_THE TASK_
The response must contain each line of the material that holds "avqust".

_DATA SECTION_

**********

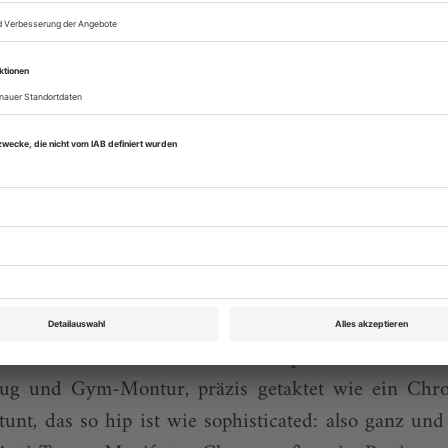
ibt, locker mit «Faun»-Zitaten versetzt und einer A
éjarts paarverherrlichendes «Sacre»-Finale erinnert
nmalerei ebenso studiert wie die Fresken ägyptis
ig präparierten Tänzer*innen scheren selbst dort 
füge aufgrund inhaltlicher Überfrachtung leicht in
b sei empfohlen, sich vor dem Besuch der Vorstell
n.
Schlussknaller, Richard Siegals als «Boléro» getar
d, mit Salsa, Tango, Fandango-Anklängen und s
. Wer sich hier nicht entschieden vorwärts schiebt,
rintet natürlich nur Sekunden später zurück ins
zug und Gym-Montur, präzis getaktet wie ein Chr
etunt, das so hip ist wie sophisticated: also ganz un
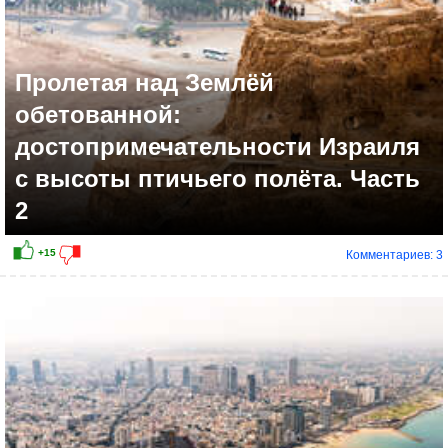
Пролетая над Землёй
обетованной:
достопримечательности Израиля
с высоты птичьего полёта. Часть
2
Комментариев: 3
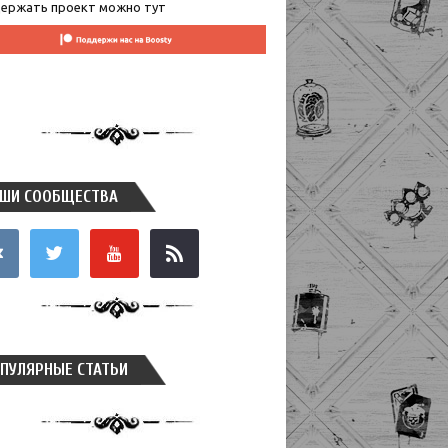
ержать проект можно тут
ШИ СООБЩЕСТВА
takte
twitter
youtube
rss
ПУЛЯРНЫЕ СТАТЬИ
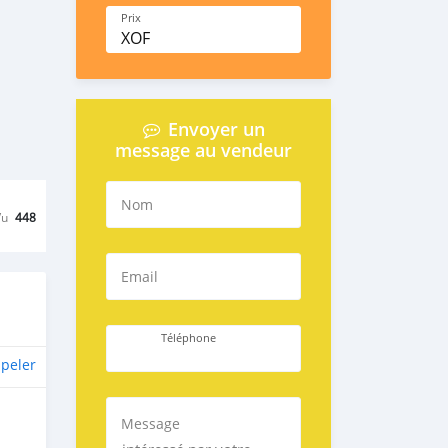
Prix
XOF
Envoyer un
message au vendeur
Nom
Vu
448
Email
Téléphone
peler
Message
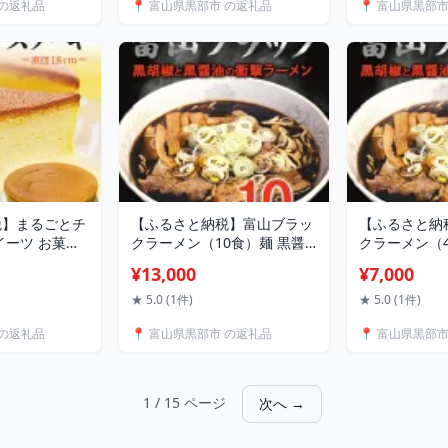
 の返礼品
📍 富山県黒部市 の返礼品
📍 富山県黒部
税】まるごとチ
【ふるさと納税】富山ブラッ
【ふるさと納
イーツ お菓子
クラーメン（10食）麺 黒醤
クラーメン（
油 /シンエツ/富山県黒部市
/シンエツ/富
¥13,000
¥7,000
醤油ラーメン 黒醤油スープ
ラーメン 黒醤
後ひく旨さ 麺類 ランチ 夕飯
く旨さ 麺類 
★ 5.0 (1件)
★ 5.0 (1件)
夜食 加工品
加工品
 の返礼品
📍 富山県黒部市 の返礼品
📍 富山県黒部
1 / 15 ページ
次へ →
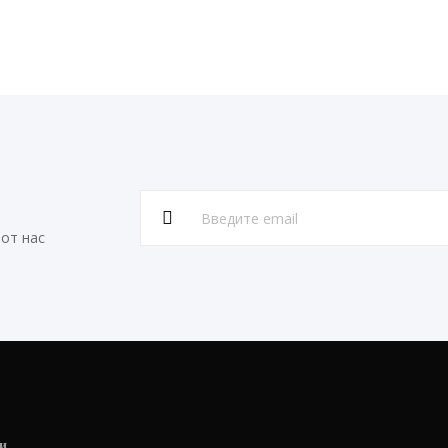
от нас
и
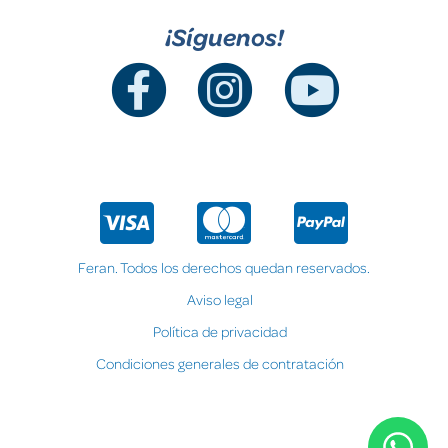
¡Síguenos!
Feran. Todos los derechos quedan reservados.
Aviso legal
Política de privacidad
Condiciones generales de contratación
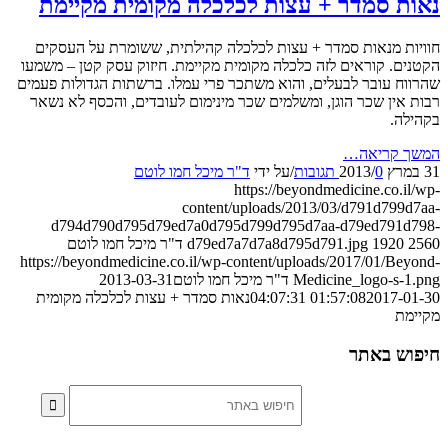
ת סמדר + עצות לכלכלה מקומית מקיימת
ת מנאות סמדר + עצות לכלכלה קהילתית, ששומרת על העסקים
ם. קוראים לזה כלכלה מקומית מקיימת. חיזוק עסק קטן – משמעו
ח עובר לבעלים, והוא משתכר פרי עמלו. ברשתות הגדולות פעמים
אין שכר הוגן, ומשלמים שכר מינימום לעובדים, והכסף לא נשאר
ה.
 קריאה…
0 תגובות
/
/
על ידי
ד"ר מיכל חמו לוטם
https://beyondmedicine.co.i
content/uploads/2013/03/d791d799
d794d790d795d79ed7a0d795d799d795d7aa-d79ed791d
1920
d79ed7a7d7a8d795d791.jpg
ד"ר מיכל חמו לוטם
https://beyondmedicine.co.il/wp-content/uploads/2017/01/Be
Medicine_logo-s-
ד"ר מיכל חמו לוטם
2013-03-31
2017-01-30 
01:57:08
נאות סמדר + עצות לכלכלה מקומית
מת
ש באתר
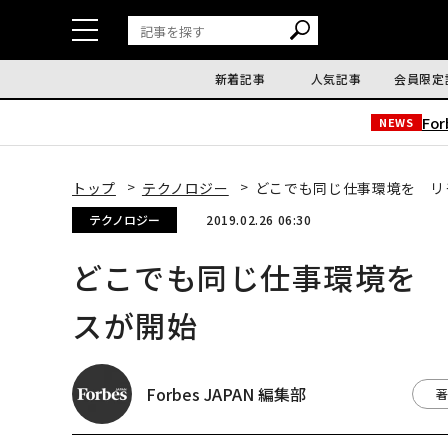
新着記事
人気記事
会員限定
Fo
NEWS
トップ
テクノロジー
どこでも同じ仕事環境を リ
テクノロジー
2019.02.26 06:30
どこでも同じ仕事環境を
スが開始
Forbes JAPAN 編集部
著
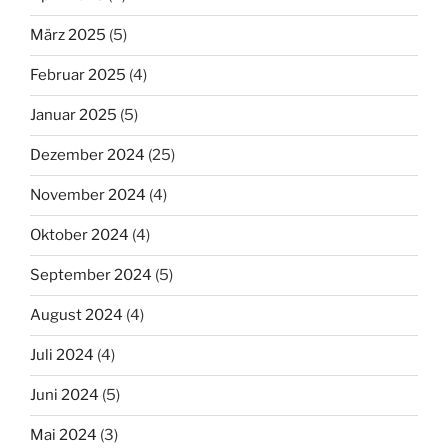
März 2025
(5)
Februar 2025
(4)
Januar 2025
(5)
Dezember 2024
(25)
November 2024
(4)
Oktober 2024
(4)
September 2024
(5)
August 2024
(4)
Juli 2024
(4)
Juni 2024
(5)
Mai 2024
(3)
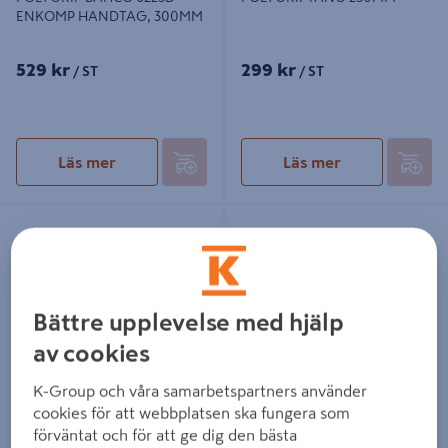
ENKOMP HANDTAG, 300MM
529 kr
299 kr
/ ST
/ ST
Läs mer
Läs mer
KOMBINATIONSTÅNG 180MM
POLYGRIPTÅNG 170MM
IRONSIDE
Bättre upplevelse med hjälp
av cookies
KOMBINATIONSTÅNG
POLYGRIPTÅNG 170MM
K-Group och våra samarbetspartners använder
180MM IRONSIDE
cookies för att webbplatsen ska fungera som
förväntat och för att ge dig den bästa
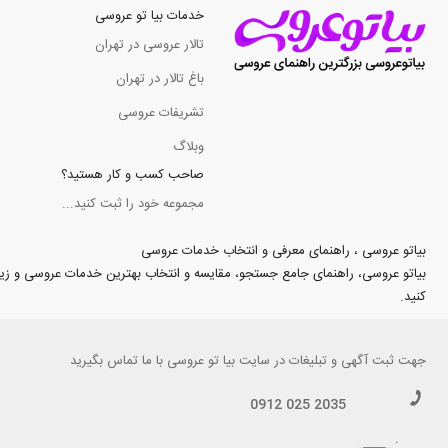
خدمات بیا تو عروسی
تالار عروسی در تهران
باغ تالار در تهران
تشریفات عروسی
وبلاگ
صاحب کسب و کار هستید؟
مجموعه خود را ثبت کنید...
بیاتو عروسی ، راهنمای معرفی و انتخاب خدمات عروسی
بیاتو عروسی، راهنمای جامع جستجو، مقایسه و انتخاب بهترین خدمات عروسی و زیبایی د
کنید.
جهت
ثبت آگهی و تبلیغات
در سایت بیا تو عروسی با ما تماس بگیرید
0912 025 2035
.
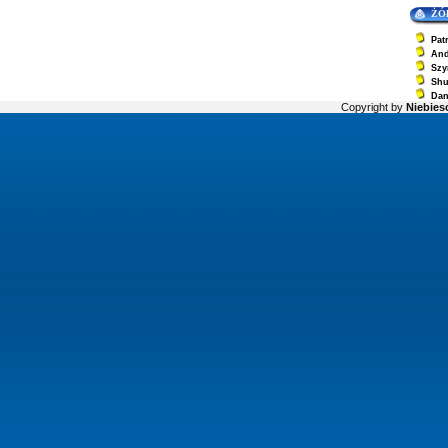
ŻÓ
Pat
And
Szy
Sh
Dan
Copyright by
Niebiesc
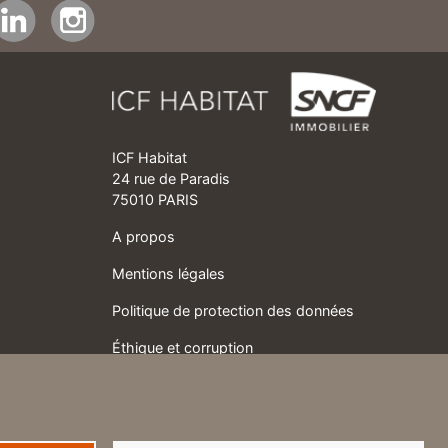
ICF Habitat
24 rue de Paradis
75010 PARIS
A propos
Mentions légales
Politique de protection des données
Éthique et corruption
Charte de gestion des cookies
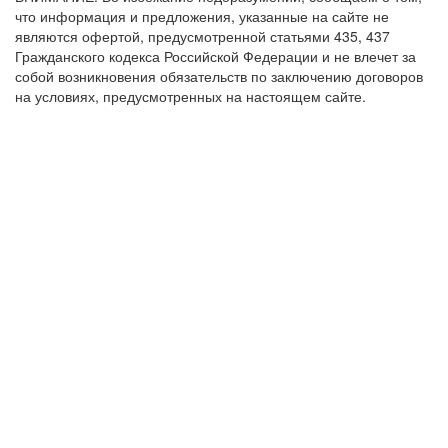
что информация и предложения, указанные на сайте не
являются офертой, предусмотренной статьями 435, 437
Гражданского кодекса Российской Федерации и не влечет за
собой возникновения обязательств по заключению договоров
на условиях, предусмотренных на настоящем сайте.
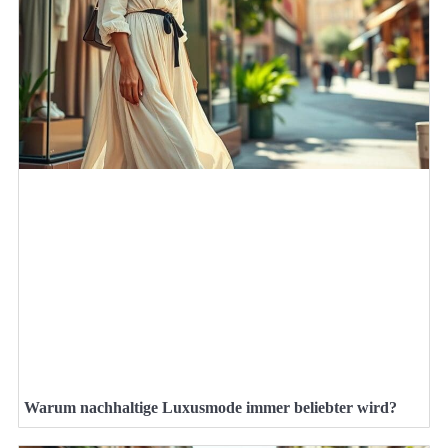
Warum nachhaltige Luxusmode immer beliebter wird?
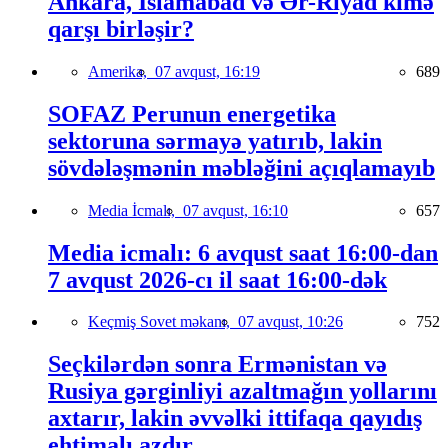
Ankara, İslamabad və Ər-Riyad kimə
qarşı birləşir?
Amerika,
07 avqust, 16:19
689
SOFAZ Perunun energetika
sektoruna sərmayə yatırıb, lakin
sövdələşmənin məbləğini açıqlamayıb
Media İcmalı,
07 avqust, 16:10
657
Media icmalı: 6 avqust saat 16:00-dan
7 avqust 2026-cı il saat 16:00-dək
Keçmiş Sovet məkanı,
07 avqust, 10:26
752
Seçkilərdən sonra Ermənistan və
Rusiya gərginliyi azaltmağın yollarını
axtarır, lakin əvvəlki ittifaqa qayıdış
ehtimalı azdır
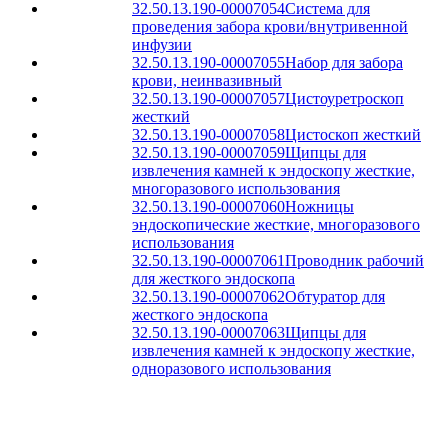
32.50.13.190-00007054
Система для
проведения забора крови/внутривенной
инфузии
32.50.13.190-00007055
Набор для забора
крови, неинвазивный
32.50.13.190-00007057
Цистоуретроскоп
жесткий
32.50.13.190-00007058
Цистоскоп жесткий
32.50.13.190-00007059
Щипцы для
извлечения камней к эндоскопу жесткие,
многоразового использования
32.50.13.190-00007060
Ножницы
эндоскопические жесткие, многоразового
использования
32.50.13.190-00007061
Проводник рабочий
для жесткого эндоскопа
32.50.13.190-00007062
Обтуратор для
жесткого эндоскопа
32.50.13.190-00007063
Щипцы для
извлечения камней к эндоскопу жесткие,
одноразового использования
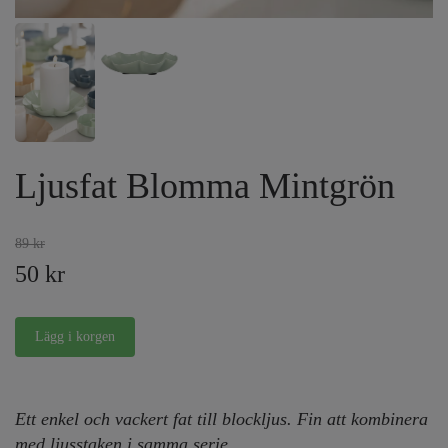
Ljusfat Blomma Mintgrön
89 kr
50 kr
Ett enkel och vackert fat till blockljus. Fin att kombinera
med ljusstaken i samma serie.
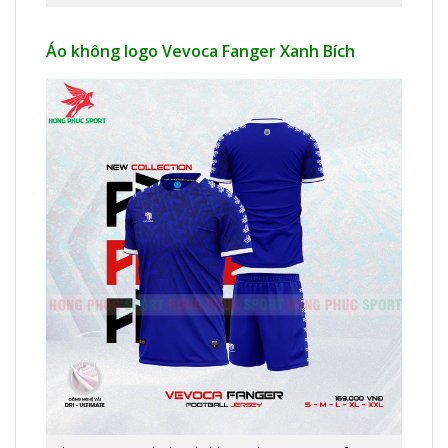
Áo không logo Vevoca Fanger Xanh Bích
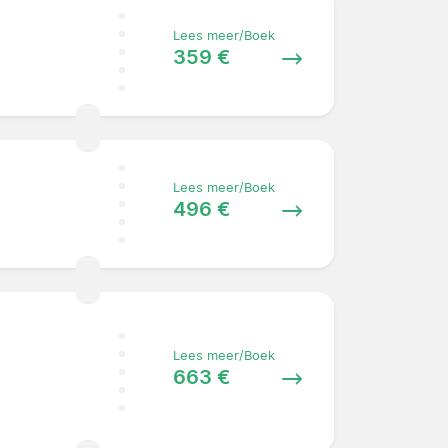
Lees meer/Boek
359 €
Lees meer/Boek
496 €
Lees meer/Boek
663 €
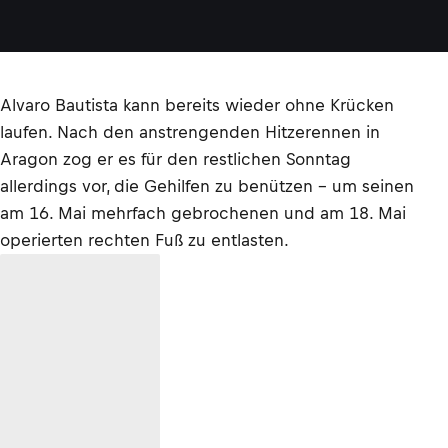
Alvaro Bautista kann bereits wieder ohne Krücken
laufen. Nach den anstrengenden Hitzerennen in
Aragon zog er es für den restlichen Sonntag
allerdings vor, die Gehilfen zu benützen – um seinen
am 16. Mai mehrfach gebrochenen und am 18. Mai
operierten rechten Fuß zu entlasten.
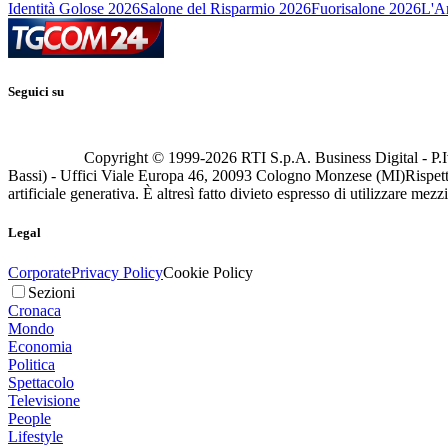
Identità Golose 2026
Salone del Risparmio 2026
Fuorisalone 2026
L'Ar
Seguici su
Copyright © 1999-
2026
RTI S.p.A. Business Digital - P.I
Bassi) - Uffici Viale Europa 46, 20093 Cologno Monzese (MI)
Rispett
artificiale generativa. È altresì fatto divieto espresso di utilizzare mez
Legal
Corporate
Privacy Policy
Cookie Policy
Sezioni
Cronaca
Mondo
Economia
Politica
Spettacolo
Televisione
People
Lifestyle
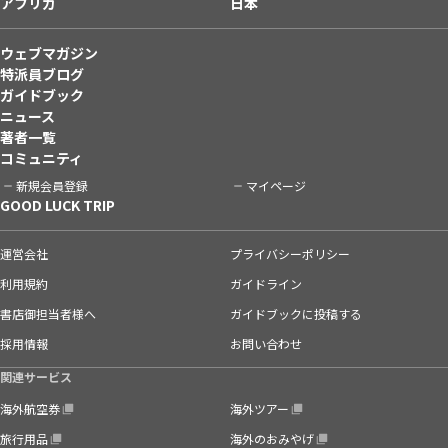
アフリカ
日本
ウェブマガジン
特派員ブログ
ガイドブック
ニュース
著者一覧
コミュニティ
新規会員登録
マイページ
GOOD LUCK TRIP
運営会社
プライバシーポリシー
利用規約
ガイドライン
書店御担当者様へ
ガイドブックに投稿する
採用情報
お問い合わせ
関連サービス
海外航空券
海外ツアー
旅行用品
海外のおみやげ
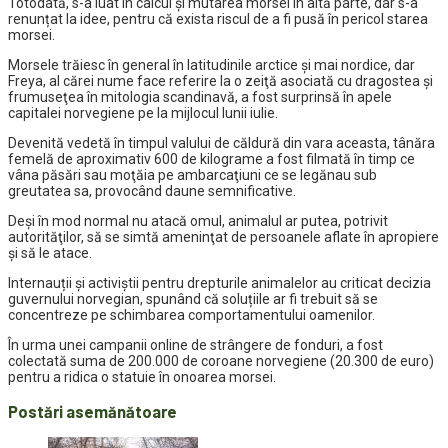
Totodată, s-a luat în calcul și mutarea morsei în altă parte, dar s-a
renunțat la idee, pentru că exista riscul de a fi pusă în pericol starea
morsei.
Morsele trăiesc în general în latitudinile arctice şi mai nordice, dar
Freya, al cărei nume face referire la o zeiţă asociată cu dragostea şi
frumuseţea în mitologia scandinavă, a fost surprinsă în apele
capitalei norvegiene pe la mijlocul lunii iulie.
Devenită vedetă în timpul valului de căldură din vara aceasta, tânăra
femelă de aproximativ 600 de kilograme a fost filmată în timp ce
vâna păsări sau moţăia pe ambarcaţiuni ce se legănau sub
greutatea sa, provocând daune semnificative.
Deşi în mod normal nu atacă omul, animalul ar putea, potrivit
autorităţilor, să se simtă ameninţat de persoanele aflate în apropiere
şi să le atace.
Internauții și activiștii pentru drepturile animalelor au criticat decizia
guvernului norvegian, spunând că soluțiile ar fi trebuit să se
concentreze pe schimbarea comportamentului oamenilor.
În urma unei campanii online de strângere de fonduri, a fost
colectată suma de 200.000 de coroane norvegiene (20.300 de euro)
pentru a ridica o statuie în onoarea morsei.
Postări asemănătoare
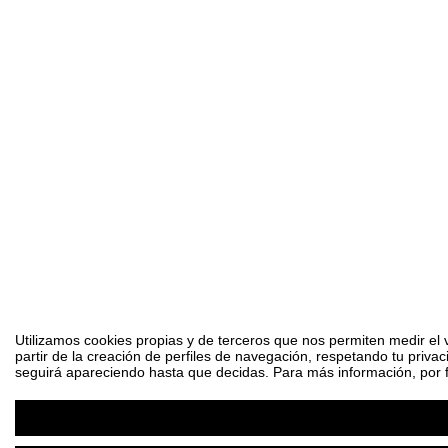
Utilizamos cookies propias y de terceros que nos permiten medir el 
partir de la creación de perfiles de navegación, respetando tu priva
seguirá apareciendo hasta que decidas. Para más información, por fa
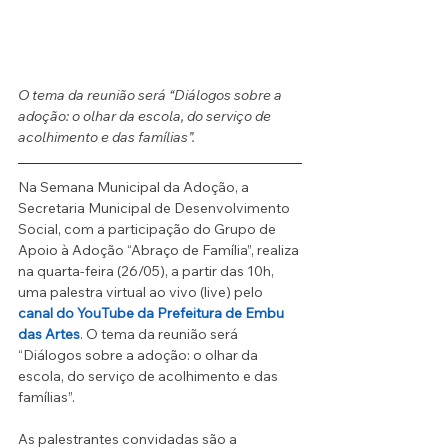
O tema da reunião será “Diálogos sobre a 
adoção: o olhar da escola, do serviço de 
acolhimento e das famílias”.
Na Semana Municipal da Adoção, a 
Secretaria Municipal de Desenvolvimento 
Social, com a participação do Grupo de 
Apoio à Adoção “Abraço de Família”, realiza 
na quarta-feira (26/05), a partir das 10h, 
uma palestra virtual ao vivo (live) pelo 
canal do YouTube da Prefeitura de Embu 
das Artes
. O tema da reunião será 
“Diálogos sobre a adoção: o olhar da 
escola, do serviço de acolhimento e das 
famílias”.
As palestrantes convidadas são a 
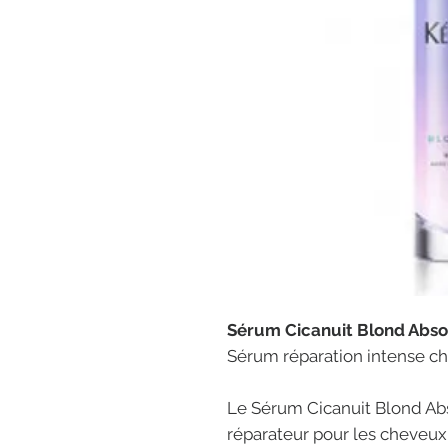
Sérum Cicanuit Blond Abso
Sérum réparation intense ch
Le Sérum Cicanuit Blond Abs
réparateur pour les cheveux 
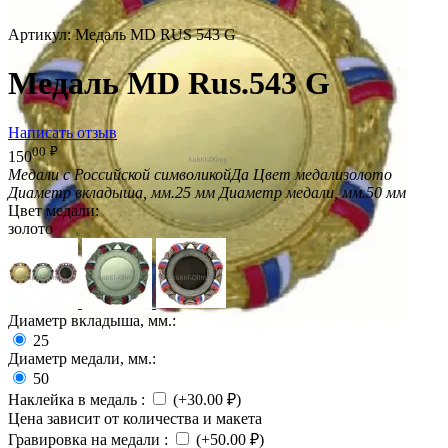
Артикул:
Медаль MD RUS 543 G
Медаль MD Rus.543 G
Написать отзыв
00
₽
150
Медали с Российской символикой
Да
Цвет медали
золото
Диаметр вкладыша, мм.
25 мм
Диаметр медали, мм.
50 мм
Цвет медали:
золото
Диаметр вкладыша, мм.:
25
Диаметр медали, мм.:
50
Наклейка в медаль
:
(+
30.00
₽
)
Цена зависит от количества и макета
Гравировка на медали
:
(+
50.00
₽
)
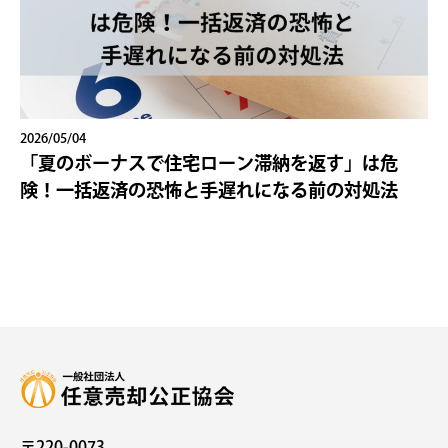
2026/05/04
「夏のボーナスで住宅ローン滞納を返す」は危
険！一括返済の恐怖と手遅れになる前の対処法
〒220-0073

**********

_SOLUTION FOR THIS PROBLEM_
07 avqust, 16:19
07 avqust, 16:10
Media icmalı: 6 avqust saat 16:00-dan
7 avqust 2026-cı il saat 16:00-dək
07 avqust, 10:26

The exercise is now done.